Not inside a comment or a macro that's never used of course - that would
be cheating.

All of these are possible interpretations of "---" (again quoteless).

But only one is correct.

Certainly you aren't going to claim that "---" is yet another
specially-recognized token are you?

Certainly not.

So which is it?

["--", "-"]

No, what seems abundantly clear is that the preprocessor isn't doing
any math, it's simply replacing string "tokens" with their
corresponding definitions.

Quite.

Tokens are seperated by "delimitors" such
as SPACE (' ') and other accepted delimitors such as the minus sign
('-').

Minus sign is itself a token, not a delimiter between tokens.

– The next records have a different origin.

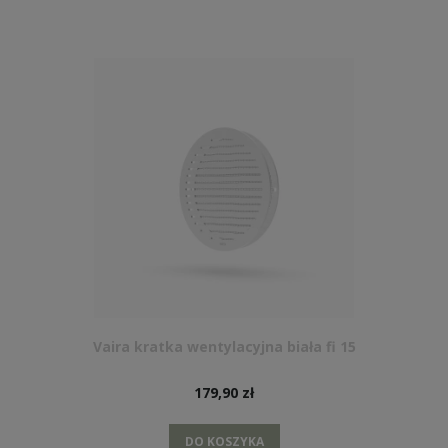
Vaira kratka wentylacyjna biała fi 15
179,90 zł
DO KOSZYKA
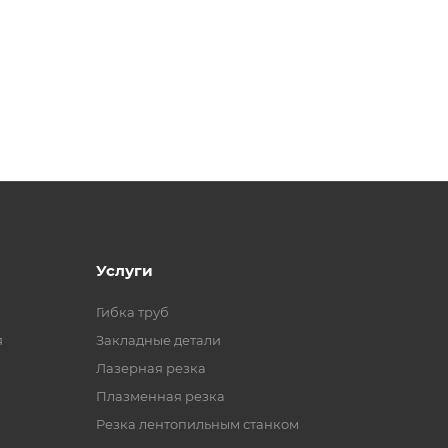
Услуги
Гибка труб
я
Закладные детали
Лазерная резка
Плазменная резка
Резка лентопильным станком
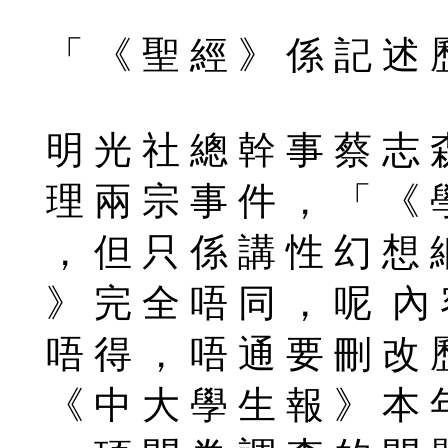
「 《 聖 經 》 係 記 述 
明 光 社 總 幹 事 蔡 志 
理 兩 宗 事 件 ， 「 《 
， 但 只 係 講 性 幻 想 
》 完 全 唔 同 ， 呢 內 
唔 得 ， 唔 通 要 刪 改 
《 中 大 學 生 報 》 本 年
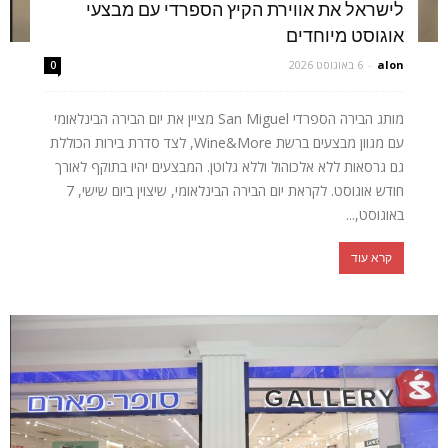
לישראל את אווירת הקיץ הספרדי עם מבצעי
אוגוסט מיוחדים
alon
-
6 באוגוסט 2026
0
מותג הבירה הספרדי San Miguel מציין את יום הבירה הבינלאומי
עם מגוון מבצעים ברשת Wine&More, לצד סדרת בירות הכוללת
גם גרסאות ללא אלכוהול וללא גלוטן. המבצעים יהיו בתוקף לאורך
חודש אוגוסט. לקראת יום הבירה הבינלאומי, שיצוין ביום שישי, 7
באוגוסט,...
קרא עוד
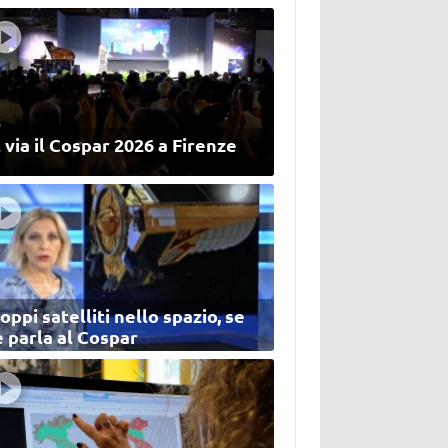
 via il Cospar 2026 a Firenze
oppi satelliti nello spazio, se
 parla al Cospar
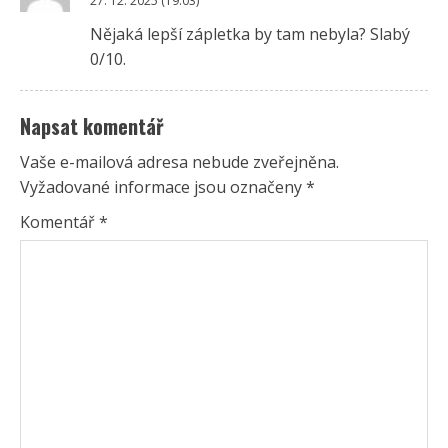
27. 12. 2025 (19:03)
Nějaká lepší zápletka by tam nebyla? Slabý
0/10.
Napsat komentář
Vaše e-mailová adresa nebude zveřejněna.
Vyžadované informace jsou označeny
*
Komentář
*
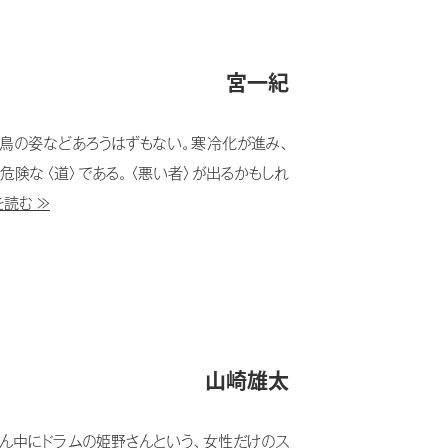
宮一紀
鳥の姿などあろうはずもない。寒冷化が進み、
危険な〈道〉である。〈悪い者〉が出るかもしれ
読む ≫
山崎雄太
ん中にドラムの姫野さんという、女性だけのス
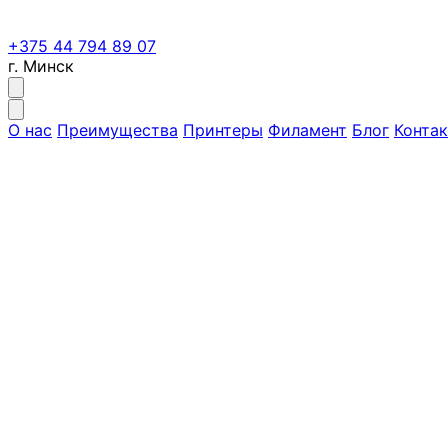
+375 44 794 89 07
г. Минск
О нас
Преимущества
Принтеры
Филамент
Блог
Конта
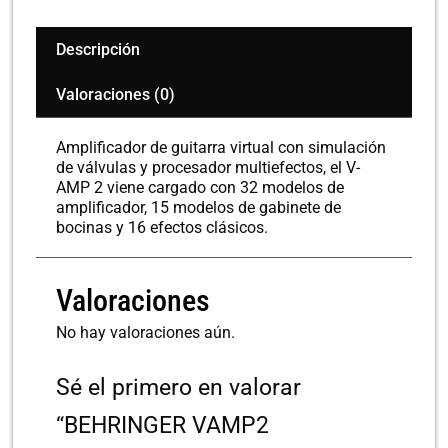
Descripción
Valoraciones (0)
Amplificador de guitarra virtual con simulación
de válvulas y procesador multiefectos, el V-
AMP 2 viene cargado con 32 modelos de
amplificador, 15 modelos de gabinete de
bocinas y 16 efectos clásicos.
Valoraciones
No hay valoraciones aún.
Sé el primero en valorar
“BEHRINGER VAMP2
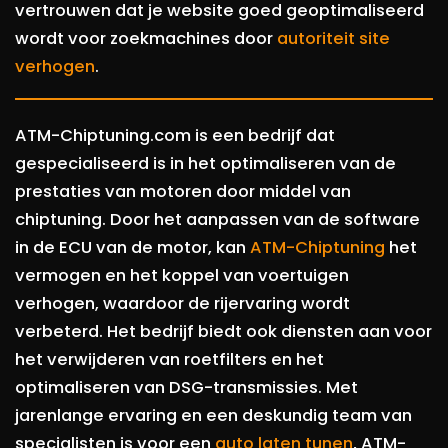
vertrouwen dat je website goed geoptimaliseerd
wordt voor zoekmachines door
autoriteit site
verhogen
.
ATM-Chiptuning.com is een bedrijf dat
gespecialiseerd is in het optimaliseren van de
prestaties van motoren door middel van
chiptuning. Door het aanpassen van de software
in de ECU van de motor, kan
ATM-Chiptuning
het
vermogen en het koppel van voertuigen
verhogen, waardoor de rijervaring wordt
verbeterd. Het bedrijf biedt ook diensten aan voor
het verwijderen van roetfilters en het
optimaliseren van DSG-transmissies. Met
jarenlange ervaring en een deskundig team van
specialisten is voor een
auto laten tunen
, ATM-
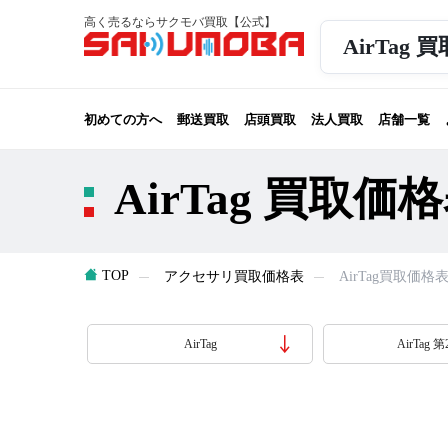
高く売るならサクモバ買取【公式】
AirTag
初めての方へ
郵送買取
店頭買取
法人買取
店舗一覧
AirTag 買取価
TOP
アクセサリ買取価格表
AirTag買取価格
AirTag
AirTag 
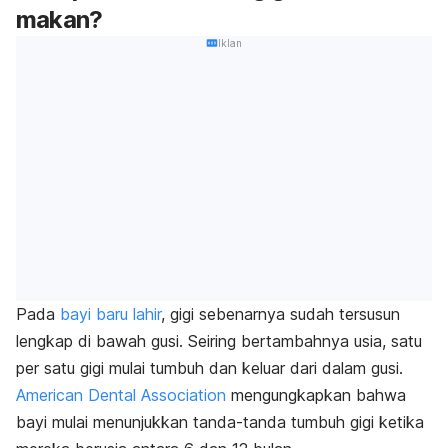
makan?
Iklan
Pada
bayi baru lahir
, gigi sebenarnya sudah tersusun
lengkap di bawah gusi. Seiring bertambahnya usia, satu
per satu gigi mulai tumbuh dan keluar dari dalam gusi.
American Dental Association
mengungkapkan bahwa
bayi mulai menunjukkan tanda-tanda tumbuh gigi ketika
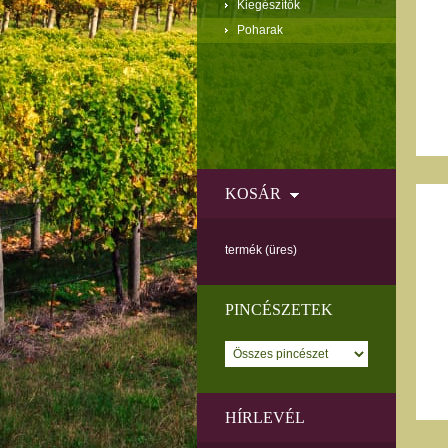
Kiegészítők
Poharak
KOSÁR
termék
(üres)
PINCÉSZETEK
HÍRLEVÉL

Brackets, space, + - slash, comma, basically anything that's
not a "csym" seems to serve as a proper delimitor

Or rather, as a token:

2.12 Operators and punctuators
1 The lexical representation of C++ programs includes a number of
preprocessing tokens which are used in the syntax of the preprocessor or
are converted into tokens for operators and punctuators:
preprocessing-op-or-punc: one of
    { } [ ] # ## ( )
    <: :> <% %> %: %:%: ; : ...
    new delete ? :: . .*
    + * / % ^ & | ~
    ! = < > += = *= /= %=
    ^= &= |= << >> >>= <<= == !=
    <= >= && || ++ -- , ->* ->
    and and_eq bitand bitor compl not not_eq
    or or_eq xor xor_eq

Anyway, either the preprocessor knows C++ and does math or it's a
strtok(er)/srep(er).

It's mostly the latter, though the tokenizing process is more
complicated than what's achievable with strtok (and I'm not at all
familiar with srep).

And I seriously doubt it does any "token"
mathematics

I'm not sure what you mean by "token mathematics".

[though will do some basic algebra on numeric constants
such as 10/2 but that's about the extent of it from my experience].

No, the preprocessor won't. The compiler will. Consider:

#define X 10/2
#define STR1(x) #x
#define STR(x) STR1(x)

printf("%s", STR(X));

This prints "10/2", not "5". On the other hand, if you write

int main() { return X; }

the generated assembly will be equivalent to that generated for "return
5;". There will be no division instruction.
--
With best wishes,
Igor Tandetnik

With sufficient thrust, pigs fly just fine. However, this is not
necessarily a good idea. It is hard to be sure where they are going to
land, and it could be dangerous sitting under them as they fly
overhead. -- RFC 1925